───── Entries provided

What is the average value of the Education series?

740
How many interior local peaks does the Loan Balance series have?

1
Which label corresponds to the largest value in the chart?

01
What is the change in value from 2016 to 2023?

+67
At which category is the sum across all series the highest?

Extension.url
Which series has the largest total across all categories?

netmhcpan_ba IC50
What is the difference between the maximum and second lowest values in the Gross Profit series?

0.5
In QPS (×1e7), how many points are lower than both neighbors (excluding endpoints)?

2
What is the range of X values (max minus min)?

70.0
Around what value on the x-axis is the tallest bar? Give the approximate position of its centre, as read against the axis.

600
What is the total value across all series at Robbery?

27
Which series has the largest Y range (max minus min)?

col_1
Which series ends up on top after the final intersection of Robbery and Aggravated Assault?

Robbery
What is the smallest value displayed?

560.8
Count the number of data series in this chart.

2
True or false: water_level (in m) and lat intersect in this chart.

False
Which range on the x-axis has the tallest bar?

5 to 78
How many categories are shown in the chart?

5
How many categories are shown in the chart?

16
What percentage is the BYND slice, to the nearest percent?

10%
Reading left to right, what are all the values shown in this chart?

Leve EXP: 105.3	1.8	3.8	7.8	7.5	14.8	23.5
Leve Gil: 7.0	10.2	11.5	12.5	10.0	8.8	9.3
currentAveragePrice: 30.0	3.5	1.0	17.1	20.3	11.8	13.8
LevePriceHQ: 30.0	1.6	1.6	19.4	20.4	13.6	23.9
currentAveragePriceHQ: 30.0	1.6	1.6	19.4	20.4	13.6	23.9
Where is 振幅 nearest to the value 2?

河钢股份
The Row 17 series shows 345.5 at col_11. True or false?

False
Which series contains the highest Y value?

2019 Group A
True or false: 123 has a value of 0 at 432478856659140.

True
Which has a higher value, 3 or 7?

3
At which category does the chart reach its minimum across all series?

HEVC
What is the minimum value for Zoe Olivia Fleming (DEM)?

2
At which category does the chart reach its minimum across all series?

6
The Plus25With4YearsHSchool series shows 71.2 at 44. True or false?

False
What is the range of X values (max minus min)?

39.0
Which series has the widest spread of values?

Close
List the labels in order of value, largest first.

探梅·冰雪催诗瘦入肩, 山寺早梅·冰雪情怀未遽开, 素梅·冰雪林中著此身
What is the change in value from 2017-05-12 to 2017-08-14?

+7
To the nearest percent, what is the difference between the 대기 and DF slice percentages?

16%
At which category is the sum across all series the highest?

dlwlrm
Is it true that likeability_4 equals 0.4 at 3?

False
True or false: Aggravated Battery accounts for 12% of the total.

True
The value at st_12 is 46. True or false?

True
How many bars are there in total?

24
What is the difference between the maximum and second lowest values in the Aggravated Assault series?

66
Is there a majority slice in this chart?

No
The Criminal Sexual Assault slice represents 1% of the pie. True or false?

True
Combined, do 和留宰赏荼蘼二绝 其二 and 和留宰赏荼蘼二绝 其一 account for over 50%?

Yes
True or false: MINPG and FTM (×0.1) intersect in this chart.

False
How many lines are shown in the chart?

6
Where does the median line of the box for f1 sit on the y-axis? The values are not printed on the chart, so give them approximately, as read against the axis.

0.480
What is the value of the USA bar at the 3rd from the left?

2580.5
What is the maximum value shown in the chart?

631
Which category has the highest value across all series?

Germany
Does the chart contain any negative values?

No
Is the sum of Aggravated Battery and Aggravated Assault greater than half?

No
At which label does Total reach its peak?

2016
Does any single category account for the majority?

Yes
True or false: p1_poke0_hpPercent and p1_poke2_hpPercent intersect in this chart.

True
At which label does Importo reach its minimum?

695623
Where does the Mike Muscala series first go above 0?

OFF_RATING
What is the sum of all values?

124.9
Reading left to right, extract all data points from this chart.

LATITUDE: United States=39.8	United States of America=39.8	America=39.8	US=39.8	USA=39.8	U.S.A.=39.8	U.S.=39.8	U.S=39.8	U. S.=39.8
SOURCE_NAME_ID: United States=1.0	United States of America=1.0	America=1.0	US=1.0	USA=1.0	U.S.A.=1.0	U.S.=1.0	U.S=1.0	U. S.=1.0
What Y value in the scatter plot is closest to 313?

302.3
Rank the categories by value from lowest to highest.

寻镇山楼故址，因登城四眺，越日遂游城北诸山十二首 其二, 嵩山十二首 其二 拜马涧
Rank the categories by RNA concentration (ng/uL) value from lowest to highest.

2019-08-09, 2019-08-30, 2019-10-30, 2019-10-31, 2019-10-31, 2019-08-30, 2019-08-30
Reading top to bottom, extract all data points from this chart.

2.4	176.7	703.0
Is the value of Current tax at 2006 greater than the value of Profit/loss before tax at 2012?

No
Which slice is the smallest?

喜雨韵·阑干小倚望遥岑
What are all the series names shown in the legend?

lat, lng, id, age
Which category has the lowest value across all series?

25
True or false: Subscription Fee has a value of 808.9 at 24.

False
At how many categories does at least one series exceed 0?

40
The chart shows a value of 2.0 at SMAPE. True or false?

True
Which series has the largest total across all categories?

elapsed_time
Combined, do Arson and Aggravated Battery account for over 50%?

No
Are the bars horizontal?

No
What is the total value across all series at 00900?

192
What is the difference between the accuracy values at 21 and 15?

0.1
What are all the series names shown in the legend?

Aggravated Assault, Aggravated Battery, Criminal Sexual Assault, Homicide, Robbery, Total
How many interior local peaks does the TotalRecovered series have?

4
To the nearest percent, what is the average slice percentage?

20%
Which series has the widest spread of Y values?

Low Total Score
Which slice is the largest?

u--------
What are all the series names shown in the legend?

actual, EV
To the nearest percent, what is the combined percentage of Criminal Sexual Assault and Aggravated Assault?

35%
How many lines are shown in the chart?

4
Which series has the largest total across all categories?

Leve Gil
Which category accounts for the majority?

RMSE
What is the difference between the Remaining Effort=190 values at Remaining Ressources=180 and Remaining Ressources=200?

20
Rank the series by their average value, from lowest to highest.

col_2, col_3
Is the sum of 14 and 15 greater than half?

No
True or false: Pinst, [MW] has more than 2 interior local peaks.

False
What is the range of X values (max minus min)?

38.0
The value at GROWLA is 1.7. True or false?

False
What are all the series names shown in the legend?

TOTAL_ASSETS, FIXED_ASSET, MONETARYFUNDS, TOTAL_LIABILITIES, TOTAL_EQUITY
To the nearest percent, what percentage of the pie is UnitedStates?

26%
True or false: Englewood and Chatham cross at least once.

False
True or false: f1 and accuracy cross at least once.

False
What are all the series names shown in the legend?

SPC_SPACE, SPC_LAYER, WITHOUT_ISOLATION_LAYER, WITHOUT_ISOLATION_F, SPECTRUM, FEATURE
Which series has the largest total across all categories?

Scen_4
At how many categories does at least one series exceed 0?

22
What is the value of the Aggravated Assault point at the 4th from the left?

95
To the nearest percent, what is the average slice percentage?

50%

──────────

Turn the lines of the material from the one containing "col_2, col_3" through the last line into a Markdown table with the columns Row and Line, numbering each row and omitting blank lines.

### Solution to this task
| Row | Line |
|---|---|
| 1 | col_2, col_3 |
| 2 | Is the sum of 14 and 15 greater than half? |
| 3 | No |
| 4 | True or false: Pinst, [MW] has more than 2 interior local peaks. |
| 5 | False |
| 6 | What is the range of X values (max minus min)? |
| 7 | 38.0 |
| 8 | The value at GROWLA is 1.7. True or false? |
| 9 | False |
| 10 | What are all the series names shown in the legend? |
| 11 | TOTAL_ASSETS, FIXED_ASSET, MONETARYFUNDS, TOTAL_LIABILITIES, TOTAL_EQUITY |
| 12 | To the nearest percent, what percentage of the pie is UnitedStates? |
| 13 | 26% |
| 14 | True or false: Englewood and Chatham cross at least once. |
| 15 | False |
| 16 | True or false: f1 and accuracy cross at least once. |
| 17 | False |
| 18 | What are all the series names shown in the legend? |
| 19 | SPC_SPACE, SPC_LAYER, WITHOUT_ISOLATION_LAYER, WITHOUT_ISOLATION_F, SPECTRUM, FEATURE |
| 20 | Which series has the largest total across all categories? |
| 21 | Scen_4 |
| 22 | At how many categories does at least one series exceed 0? |
| 23 | 22 |
| 24 | What is the value of the Aggravated Assault point at the 4th from the left? |
| 25 | 95 |
| 26 | To the nearest percent, what is the average slice percentage? |
| 27 | 50% |